<Author>EN</Author>
<Nationality>British</Nationality>
<Gender>Male</Gender>
<Age>31</Age>
<First language>English</First language>
<Other foreign languages in decreasing order of proficiency>French</Other foreign languages in decreasing order of proficiency>
<Last degree>MA</Last degree>
<Years of staying in China>NA</Years of staying in China>
<Topic>3</Topic>
Recent decades have witnessed dramatic advances in information technology that have come to revolutionise how we interact with each other and the level to which we are able to maintain relationships in absentia. The development of the mobile telephone and the internet, both of which became commercially available en masse through the 1990s, the subsequent growth of instant messaging, social networking, micro-blogging, as well as the added effect of these services becoming accessible via a new age of mobile devices such as the iphone, have meant for the first time people can easily stay in touch at all times regardless of distance and location. With such a profusion of communication technologies, and our increasing reliance on them, we may sometimes wonder if life was perhaps better when technology was simpler.
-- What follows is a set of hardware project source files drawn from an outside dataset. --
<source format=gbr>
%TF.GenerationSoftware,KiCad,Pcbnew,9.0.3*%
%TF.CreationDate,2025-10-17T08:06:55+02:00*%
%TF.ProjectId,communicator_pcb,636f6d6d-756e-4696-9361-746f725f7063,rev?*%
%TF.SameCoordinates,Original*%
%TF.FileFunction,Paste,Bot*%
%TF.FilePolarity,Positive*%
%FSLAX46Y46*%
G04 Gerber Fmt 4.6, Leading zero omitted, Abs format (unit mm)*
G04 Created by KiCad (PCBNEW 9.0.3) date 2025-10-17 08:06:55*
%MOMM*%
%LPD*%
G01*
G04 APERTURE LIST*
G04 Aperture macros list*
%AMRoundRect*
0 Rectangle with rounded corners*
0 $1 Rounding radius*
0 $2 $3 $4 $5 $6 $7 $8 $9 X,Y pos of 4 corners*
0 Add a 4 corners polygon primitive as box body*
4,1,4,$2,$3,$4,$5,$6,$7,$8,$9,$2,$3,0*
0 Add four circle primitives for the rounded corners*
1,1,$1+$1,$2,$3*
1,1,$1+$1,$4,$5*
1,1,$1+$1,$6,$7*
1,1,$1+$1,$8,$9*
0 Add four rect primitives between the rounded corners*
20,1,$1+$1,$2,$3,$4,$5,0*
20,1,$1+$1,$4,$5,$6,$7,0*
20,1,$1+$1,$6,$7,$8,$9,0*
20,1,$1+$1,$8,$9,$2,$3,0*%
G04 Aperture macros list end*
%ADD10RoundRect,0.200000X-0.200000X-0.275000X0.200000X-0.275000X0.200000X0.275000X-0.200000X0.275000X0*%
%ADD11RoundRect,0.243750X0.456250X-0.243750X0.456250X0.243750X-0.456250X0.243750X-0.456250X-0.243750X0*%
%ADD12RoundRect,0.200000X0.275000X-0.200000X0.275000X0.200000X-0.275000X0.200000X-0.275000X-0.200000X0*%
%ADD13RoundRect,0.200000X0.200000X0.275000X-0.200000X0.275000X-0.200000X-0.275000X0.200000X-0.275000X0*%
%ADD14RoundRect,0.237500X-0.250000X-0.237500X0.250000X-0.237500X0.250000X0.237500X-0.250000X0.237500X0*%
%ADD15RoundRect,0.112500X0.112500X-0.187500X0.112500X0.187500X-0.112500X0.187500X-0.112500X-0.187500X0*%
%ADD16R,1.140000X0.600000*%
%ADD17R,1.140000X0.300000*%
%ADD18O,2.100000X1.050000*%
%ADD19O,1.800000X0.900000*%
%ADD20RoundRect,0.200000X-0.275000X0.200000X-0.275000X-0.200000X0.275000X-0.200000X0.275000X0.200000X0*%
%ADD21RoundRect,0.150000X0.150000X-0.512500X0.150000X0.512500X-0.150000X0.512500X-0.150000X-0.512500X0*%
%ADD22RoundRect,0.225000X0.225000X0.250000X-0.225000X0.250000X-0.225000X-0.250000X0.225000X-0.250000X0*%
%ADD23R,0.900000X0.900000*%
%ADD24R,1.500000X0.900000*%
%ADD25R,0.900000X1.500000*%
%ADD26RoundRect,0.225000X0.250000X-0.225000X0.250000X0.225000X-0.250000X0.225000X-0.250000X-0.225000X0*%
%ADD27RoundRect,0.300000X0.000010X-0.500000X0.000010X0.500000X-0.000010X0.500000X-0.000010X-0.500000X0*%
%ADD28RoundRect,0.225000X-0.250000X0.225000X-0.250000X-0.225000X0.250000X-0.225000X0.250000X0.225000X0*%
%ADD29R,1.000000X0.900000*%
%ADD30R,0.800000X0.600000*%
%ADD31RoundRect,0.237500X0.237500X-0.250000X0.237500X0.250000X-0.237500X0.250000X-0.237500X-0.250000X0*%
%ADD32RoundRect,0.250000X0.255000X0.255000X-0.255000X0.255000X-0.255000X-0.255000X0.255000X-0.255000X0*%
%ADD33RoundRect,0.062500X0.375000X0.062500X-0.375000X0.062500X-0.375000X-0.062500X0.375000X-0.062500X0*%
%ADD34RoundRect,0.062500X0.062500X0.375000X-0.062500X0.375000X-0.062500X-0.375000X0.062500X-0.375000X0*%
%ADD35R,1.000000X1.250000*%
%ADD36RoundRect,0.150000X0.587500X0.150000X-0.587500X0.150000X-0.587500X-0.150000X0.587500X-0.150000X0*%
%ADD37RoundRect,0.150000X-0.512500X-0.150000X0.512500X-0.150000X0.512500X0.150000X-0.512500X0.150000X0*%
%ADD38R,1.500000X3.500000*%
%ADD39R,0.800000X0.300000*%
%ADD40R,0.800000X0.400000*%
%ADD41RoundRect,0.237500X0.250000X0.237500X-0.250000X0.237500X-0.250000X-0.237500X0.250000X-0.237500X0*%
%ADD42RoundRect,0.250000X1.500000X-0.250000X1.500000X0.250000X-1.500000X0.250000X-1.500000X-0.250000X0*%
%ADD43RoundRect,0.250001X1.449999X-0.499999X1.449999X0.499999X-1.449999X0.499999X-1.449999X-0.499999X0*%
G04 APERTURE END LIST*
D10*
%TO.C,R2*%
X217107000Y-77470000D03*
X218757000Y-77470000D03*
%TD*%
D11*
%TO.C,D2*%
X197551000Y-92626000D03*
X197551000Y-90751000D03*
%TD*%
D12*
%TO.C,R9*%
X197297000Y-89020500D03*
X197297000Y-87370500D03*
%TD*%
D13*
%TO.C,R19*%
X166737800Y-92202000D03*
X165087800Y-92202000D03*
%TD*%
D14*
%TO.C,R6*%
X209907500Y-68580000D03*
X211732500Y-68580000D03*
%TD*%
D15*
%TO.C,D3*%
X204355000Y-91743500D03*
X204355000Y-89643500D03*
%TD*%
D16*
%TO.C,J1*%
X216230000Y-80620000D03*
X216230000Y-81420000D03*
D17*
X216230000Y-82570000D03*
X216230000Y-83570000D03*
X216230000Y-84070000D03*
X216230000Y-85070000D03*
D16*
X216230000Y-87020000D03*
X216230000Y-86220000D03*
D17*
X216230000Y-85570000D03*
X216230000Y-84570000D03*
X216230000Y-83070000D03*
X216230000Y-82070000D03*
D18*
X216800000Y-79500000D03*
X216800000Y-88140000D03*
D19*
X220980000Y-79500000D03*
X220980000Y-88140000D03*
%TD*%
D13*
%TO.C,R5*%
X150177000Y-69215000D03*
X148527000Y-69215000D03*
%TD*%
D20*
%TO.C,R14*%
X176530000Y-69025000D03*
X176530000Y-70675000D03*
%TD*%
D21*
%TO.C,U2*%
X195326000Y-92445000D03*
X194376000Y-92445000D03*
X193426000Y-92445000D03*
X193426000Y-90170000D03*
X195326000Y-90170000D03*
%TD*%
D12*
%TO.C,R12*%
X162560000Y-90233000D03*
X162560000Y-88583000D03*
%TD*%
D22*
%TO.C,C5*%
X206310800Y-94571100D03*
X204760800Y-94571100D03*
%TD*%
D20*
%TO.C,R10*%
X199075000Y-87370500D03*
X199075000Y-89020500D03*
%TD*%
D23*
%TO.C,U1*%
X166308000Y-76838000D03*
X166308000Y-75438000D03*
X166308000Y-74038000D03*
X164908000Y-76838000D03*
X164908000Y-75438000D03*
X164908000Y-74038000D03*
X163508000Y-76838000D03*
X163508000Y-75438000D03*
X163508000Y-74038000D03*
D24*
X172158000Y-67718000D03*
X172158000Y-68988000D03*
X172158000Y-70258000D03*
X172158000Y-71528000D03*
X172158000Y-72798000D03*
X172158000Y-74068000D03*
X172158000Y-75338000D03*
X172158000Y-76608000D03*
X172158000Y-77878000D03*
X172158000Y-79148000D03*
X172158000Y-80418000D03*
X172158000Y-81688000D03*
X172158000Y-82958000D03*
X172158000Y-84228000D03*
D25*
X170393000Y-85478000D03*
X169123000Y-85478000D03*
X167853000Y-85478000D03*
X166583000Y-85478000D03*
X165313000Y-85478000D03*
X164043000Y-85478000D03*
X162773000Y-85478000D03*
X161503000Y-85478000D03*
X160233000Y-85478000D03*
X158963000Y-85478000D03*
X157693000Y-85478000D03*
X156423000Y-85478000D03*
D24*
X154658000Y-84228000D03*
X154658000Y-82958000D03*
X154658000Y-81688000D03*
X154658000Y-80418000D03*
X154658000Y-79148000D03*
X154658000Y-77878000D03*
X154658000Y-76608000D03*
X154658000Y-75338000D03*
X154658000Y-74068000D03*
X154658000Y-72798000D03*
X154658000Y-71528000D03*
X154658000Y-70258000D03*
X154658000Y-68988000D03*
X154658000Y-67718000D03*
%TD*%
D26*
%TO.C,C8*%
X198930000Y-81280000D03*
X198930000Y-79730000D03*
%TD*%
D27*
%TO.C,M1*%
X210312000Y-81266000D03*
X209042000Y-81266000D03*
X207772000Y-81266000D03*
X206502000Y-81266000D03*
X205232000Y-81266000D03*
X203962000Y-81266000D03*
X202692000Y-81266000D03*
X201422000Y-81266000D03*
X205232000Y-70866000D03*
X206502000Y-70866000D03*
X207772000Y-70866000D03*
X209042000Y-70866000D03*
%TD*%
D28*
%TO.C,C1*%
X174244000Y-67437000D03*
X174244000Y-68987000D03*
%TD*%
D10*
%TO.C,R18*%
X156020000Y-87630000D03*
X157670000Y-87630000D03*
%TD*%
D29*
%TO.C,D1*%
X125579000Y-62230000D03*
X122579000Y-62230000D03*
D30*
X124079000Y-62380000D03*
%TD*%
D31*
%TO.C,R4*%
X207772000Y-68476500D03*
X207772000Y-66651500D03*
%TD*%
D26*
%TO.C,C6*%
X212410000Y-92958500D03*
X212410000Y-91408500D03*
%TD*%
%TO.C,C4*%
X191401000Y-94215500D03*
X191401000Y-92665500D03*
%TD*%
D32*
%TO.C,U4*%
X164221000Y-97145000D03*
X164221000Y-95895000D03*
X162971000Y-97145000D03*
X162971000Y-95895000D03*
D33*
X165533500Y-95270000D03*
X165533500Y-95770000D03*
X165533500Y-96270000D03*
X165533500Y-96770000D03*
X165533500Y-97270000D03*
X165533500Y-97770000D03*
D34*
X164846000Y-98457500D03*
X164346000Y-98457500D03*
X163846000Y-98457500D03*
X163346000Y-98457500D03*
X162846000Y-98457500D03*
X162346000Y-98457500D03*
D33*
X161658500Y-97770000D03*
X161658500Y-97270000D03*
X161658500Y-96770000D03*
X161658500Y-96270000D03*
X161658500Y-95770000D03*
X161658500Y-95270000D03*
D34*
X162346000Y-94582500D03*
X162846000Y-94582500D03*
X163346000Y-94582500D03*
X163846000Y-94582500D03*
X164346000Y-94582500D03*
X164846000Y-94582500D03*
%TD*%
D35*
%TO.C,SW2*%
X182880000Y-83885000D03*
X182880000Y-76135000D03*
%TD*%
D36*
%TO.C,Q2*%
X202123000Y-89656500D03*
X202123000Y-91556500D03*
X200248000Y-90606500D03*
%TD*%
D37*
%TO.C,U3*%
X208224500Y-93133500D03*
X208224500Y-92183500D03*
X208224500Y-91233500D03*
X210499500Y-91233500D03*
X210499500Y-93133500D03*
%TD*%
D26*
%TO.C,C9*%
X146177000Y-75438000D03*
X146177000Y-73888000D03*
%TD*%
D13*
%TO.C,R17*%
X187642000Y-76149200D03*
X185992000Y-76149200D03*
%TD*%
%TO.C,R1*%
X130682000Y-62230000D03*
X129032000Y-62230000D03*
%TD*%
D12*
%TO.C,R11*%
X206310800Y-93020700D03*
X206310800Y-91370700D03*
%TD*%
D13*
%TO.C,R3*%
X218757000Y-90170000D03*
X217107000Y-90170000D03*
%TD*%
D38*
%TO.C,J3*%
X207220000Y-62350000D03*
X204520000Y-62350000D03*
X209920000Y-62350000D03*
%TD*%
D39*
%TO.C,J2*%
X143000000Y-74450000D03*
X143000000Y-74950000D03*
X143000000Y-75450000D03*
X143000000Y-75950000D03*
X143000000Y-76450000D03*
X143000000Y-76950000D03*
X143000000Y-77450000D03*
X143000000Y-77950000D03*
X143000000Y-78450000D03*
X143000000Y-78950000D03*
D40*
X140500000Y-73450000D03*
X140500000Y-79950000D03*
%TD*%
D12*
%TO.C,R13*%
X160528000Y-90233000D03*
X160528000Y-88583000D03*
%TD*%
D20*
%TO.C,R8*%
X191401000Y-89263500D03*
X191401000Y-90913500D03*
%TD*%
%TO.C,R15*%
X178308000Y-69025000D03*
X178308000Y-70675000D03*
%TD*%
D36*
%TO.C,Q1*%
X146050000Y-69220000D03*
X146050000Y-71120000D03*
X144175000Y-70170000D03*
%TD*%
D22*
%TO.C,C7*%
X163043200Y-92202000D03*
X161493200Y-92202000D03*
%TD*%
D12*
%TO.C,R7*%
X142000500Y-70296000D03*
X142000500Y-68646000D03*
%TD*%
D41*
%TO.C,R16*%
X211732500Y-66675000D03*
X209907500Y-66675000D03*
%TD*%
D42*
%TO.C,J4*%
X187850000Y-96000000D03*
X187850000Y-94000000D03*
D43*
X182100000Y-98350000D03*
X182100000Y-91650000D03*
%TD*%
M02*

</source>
All too often today we find ourselves camped out in front of our computers checking the latest Facebook or RenRen posts, sending or reading tweets, chatting away to countless acquaintances on QQ; essentially keeping tabs on a virtual, semi-existent world when we would probably be far better off going out to participate in real life activities with real people. Is there not a real danger of losing sight of what is important in life? With this unlimited level of connectivity the internet offers people all over the world, there is a growing tendency for us not to concentrate on the here and now, but the where and the when? Indeed, when we do manage to get out to the bar, cafe or restaurant we are we even safe then? Witness the number of tables you see these days with people happily submerged, intensively interacting with their mobile telephones, oblivious of the very people around them they have come out to meet. There may well be a disturbing tendency for us to go in search of an ever increasing number of virtual relationships and neglect the true, real friends that we do have.
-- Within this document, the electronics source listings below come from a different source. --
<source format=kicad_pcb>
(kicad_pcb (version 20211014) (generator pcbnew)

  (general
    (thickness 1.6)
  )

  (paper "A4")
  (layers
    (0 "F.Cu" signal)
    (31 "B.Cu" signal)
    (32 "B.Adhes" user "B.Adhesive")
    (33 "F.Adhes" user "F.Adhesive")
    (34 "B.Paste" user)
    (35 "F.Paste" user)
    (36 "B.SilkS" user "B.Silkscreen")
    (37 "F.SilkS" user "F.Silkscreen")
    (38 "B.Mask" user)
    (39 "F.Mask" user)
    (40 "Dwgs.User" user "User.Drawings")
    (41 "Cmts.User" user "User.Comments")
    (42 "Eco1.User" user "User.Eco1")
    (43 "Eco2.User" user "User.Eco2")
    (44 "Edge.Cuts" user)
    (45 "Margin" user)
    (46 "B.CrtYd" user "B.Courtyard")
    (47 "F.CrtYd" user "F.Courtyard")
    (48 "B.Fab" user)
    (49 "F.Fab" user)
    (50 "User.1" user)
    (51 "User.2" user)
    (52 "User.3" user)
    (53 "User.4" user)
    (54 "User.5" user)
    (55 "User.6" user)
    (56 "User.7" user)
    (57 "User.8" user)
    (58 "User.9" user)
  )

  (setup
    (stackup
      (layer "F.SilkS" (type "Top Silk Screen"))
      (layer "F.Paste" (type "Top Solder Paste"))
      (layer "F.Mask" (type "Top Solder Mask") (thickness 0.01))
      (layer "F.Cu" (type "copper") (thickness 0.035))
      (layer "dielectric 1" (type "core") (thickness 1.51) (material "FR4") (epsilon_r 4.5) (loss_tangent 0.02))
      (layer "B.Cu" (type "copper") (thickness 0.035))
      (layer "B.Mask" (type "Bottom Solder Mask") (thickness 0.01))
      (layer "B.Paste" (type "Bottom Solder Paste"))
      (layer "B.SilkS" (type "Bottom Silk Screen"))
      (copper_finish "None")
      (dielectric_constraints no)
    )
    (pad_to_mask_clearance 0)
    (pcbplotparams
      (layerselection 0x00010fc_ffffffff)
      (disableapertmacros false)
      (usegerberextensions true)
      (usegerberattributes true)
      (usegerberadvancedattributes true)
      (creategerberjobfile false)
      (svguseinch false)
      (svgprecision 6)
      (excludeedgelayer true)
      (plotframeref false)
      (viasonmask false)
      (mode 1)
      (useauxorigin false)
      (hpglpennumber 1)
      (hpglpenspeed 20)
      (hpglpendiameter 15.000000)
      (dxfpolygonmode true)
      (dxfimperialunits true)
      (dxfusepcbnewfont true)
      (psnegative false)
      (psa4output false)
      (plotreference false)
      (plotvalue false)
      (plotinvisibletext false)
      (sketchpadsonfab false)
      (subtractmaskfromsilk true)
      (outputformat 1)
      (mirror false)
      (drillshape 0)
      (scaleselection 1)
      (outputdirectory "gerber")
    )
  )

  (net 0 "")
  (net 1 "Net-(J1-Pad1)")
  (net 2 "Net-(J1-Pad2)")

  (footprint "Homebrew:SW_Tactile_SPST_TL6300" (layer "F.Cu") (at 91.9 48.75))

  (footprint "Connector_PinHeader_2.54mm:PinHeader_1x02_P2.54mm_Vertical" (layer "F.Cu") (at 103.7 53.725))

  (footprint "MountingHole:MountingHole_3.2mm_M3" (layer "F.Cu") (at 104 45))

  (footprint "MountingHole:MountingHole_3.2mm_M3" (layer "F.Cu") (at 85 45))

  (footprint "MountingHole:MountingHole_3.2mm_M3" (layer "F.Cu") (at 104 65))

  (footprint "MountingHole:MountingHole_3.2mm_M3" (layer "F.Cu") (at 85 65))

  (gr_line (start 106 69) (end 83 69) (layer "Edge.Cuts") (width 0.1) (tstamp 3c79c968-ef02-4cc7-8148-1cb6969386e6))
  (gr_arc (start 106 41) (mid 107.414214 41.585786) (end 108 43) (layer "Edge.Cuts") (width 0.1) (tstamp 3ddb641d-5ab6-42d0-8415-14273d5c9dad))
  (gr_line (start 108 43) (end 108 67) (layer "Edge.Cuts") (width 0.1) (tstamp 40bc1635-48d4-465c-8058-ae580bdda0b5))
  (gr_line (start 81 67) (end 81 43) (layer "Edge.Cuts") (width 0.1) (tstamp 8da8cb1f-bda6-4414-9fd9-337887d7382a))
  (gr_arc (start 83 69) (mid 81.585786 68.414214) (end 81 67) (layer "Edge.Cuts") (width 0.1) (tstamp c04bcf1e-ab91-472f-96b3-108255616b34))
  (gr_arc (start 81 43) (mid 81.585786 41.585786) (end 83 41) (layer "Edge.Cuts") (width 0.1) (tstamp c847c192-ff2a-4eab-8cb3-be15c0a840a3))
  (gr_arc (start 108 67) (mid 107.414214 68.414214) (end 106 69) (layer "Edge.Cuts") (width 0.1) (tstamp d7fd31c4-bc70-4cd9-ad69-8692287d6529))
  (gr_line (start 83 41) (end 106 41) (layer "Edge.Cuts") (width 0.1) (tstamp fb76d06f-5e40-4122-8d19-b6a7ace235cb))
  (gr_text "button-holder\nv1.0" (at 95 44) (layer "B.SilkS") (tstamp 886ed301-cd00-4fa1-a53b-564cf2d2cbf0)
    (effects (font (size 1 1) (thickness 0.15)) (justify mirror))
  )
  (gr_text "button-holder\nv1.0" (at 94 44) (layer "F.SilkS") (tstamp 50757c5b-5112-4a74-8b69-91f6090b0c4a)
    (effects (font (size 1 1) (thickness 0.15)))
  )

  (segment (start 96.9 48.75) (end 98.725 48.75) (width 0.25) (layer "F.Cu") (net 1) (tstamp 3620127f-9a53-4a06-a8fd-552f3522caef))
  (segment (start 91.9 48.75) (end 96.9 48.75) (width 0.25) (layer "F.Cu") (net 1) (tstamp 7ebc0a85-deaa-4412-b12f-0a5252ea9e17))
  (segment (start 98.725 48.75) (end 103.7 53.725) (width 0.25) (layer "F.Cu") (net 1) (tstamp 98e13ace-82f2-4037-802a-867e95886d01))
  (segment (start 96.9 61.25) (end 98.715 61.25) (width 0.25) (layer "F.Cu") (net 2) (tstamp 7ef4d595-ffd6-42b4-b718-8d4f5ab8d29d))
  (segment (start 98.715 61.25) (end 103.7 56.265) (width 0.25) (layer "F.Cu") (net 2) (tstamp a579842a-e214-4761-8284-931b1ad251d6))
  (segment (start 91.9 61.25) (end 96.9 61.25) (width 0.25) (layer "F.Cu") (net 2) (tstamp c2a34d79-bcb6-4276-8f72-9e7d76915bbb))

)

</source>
If this is so, we may well consider that life and human interactions were simpler in the past. In todays world are we not all too often too caught up in this barrage of information to have time for proper conversation? What is more, is this kind of behavior not likely to be detrimental to the development of us as human beings? It seems pretty unlikely that any significant proportion of these vast quantities of friendships we foster can truly be fruitful and meaningful, and this combined with the concurrent neglect of people around us is only likely to result in disappointment in our relationships and subsequently in ourselves. We cannot possibly know the many acquaintances we keep these days on a similar level to the traditional local forms of friendship of yesteryear. Thus, this increasing reliance on an expanding number of shallow, virtual friendships is more likely to lead to disillusionment. There may also be a growing tendency towards vulnerability and of people being taken advantage of as they go in search of these types of relationships and this disappointment may then lead to people becoming increasing withdrawn and alienated from society. 
Clearly, if we are not careful to realise the limitations of this information revolution, and to manage its effects, it is possible that the vast communication explosion unleashed by these new technologies may only lead to an increasingly alienated, polarised and selfish society. While we need to recognise the great benefits these technologies have brought to us in allowing us to maintain our relationships wherever we may be in the world, we need to stand back, take note, and make sure that they are put to good use; that we use them to maintain and expand our existing relationships, ferment new and meaningful ones, and not simply to go in search of some kind of nonexistent virtual non-existent world, where we are all set to be loved and idolized by all, but ultimately to end up disappointed. We need to be sure we use them to promote good relations, not just the interests of the individual.